I play World of Warcraft.Posted on August 20th, 2008 @ 5:36 pm
4,099 hours. That’s how long I have spent, in total, in World of Warcraft. I’m sure everyone’s thinking “Wow, that’s a large number, she must be embarrassed!” but you know what? I’m not. There was a point where I felt like I should be ashamed of that number, but not anymore. Here’s why.
Most people automatically assume that once you play a game like that, and you play it a lot, that you’re “addicted” to it. I’m not. I’m sure there are people out there who are. People are capable of being addicted to absolutely anything in this world. Personally? I can step away from the game at any time and enjoy other things. Other games, movies, TV shows, time with my husband, time with my cat, exercise, shopping… All kinds of things, and not necessarily in that order.
I have a friend that’s gotten an even harder time for playing World of Warcraft than I have. She’s had people tell her that she’s a bad parent because she plays, she’s had people blame her other problems in life on the fact that she plays, and yet people don’t take a minute to think that maybe, just maybe, it’s her only time to herself. She doesn’t know a lot of people around where she lives, so she doesn’t get out often, and when she logs in the game, she’s got hundreds of friends at the touch of a button.
Of course, some people are very quick to say that these friends aren’t “real” friends, but I beg to differ. A few of my very best friends have been met through this game. To be honest, I met my husband in a different game, so there’s validation right there. But since we’re talking about World of Warcraft, and World of Warcraft alone here, I’ll stay on topic. There have been nights that I have had complete panic attacks about my future and what’s to be expected and the things I’m going through. These friends sit and talk to me while I worry, rationalize with me, and make me feel better. I don’t have someone I can just call to get that kind of support.
You can feel like an outcast in World of Warcraft just as easily as you can in real life. There are high-school-style cliques and there are generally elitist people wandering around, just waiting to attack your gear, or your play style. However, these people are few and far between. A while ago, shortly after the Burning Crusade (the expansion, for those of you who don’t play) came out, I was very frustrated. I played a holy/discipline priest and was tired of healing my way through instances. I got burnt out on the game, even though I was on my way to 70, and took a couple months off at 67. I played other games in the meantime and spent time dealing with real life personal issues, but I felt lonely (that’s what happens when you’re still “new” in town, obviously) and went back.
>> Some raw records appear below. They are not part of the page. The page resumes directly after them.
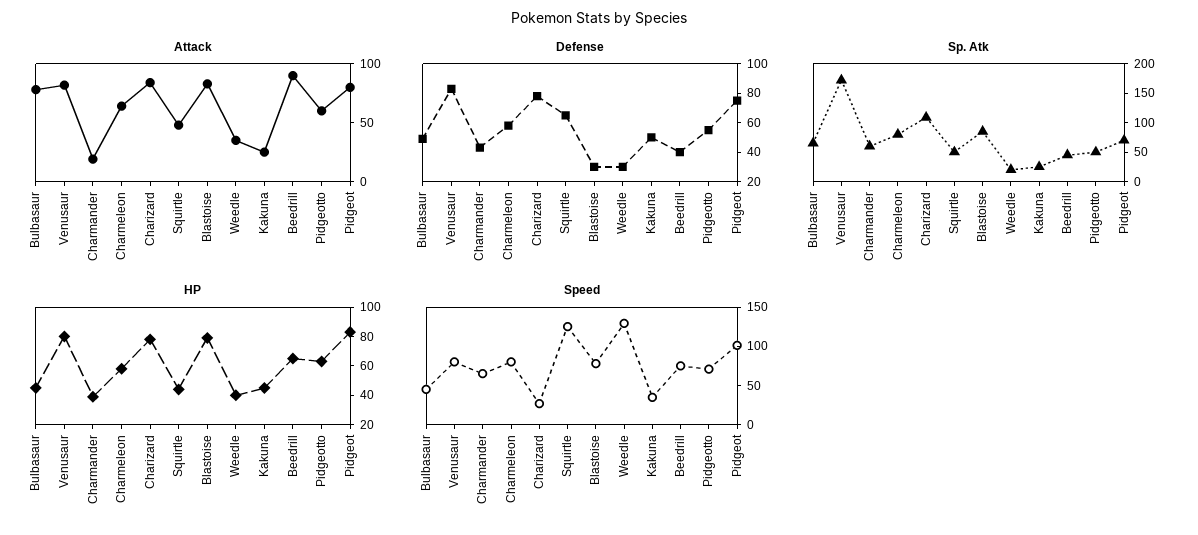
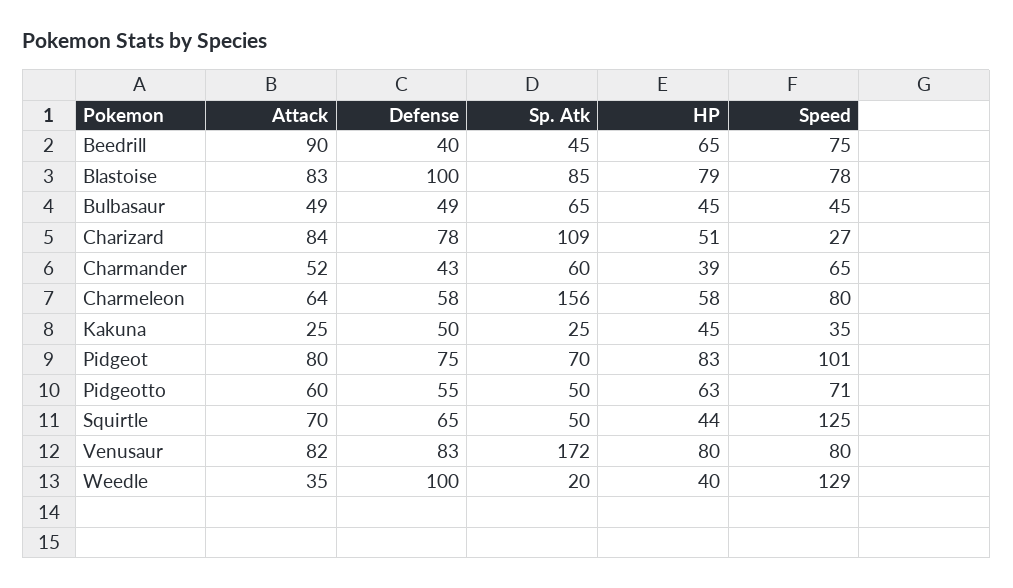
  {
    "Attack": {
-     "Bulbasaur": 80,
+     "Bulbasaur": 49,
      "Venusaur": 82,
-     "Charmander": 20,
+     "Charmander": 52,
      "Charmeleon": 64,
      "Charizard": 84,
-     "Squirtle": 50,
+     "Squirtle": 70,
      "Blastoise": 83,
      "Weedle": 35,
      "Kakuna": 25,
      "Beedrill": 90,
      "Pidgeotto": 60,
      "Pidgeot": 80
    },
    "Defense": {
      "Bulbasaur": 49,
      "Venusaur": 83,
      "Charmander": 43,
      "Charmeleon": 58,
      "Charizard": 78,
      "Squirtle": 65,
-     "Blastoise": 30,
+     "Blastoise": 100,
-     "Weedle": 30,
+     "Weedle": 100,
      "Kakuna": 50,
      "Beedrill": 40,
      "Pidgeotto": 55,
      "Pidgeot": 75
    },
    "Sp. Atk": {
      "Bulbasaur": 65,
      "Venusaur": 172,
      "Charmander": 60,
-     "Charmeleon": 75,
+     "Charmeleon": 156,
      "Charizard": 109,
      "Squirtle": 50,
      "Blastoise": 85,
      "Weedle": 20,
      "Kakuna": 25,
      "Beedrill": 45,
      "Pidgeotto": 50,
      "Pidgeot": 70
    },
    "HP": {
      "Bulbasaur": 45,
      "Venusaur": 80,
      "Charmander": 39,
      "Charmeleon": 58,
-     "Charizard": 80,
+     "Charizard": 51,
      "Squirtle": 44,
      "Blastoise": 79,
      "Weedle": 40,
      "Kakuna": 45,
      "Beedrill": 65,
      "Pidgeotto": 63,
      "Pidgeot": 83
    },
    "Speed": {
      "Bulbasaur": 45,
      "Venusaur": 80,
      "Charmander": 65,
      "Charmeleon": 80,
      "Charizard": 27,
      "Squirtle": 125,
      "Blastoise": 78,
      "Weedle": 129,
      "Kakuna": 35,
      "Beedrill": 75,
      "Pidgeotto": 71,
      "Pidgeot": 101
    }
  }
I decided to respec my priest to shadow and not worry about what was going on with other people.
Once I hit 70, I had a group that was more than happy to take me in and work with me, while I learned to really play the class/spec and kinda fumbled my way through gearing up and trying new things. Things happened in the guild we were a part of, and eventually our leadership broke off and formed a new guild, and I knew I was going to leave. I’ve had trouble leaving guilds before because of guilt and the feeling of personal obligation, but this time I was sure it was for the best. I was right! In a short time, we’ve accomplished amazing things with a very casual raiding schedule, and it’s a group that I am proud to be a part of. The people are friendly, and we’re honestly like a little family, as cheesy as it sounds. There are disagreements and there are tough times, but we pull past it and just get stronger and stronger.
So tell me, what makes this game so bad? Why is it the subject of so many people ready to attack the people who play it? Why are we considered the ones with “no lives” or the ones who are “addicted” to our computers? I could spend two nights a week with friends out in the “real world” playing poker, or I can spend two nights a week on the computer with friends all over the world, playing something that, to me, is infinitely more entertaining. What’s wrong with that?